As IT professionals much of our project information is not quite organized and much of our lessons learned go undocumented. What does that say for the 21th Century?

by E.R. Williams

Have we learned from the past failure of projects? That is the question for 2010 and beyond. I am not sure we have. Although there have been improvements, how much is the question? Some researches seem to say that a significant increase of 100%. 100% of what? When the rate for successful projects is not over 50, 60, 70, percent, we still have a very long way to go. We either are not spreading the knowledge wide enough along with lessons learned or many are not learning from lessons learned. Why not? We still seem to have many projects failing or being cancelled. I, we, will wait to hear what the major IT researchers say about 2010.

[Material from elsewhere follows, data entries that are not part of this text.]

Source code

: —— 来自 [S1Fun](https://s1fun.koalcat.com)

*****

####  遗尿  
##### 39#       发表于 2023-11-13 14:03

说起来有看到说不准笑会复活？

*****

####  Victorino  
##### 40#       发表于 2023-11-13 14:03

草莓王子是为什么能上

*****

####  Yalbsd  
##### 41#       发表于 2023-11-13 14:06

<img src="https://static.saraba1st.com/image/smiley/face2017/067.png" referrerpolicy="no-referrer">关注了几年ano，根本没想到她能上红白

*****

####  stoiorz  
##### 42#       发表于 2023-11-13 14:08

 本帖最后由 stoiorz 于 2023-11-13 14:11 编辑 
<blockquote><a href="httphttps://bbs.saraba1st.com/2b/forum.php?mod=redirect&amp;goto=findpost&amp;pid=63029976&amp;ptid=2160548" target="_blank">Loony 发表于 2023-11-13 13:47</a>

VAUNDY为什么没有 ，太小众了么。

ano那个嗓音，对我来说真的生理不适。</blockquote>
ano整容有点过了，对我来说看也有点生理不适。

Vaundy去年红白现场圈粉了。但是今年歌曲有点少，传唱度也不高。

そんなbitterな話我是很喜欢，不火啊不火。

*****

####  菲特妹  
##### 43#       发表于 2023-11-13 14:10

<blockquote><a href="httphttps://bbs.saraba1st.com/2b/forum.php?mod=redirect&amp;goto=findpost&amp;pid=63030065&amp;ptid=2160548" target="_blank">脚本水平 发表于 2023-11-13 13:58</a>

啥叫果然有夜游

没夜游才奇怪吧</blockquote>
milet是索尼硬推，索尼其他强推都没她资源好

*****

I identify some reasons from being in the trenches and networking: inadequate management and inexperience project managers, unrealistic and inadequate planning, the absence of an architecture, absolutely too much. Notice I did not say anything about requirements. Yes, still a problem. And whether IT professionals/project managers realizes it, there must be business and system requirements, specified, documented, mutually agreed to and signed off, and it doesn't matter if they are evolving or change through out the process (that's what configuration control is for). A comment from a developer was that he didn't care for models and modeling, documentation, etc. just wanted to get on with implementation and the agile process. But in order for an agile process to contribute to project success, you must still have the above activities completed/comprehensive, detailed enough and/or adequate to do parallel, incremental, iterative development. Let's not fool ourselves about what it takes to be successful including having client/user involved from the beginning and throughout a project's life cycle. We should have learned that eliminating a significant process/activity or best or good practice contributes to a project's failure.

What do you think about project failures for 2010, the 21st century?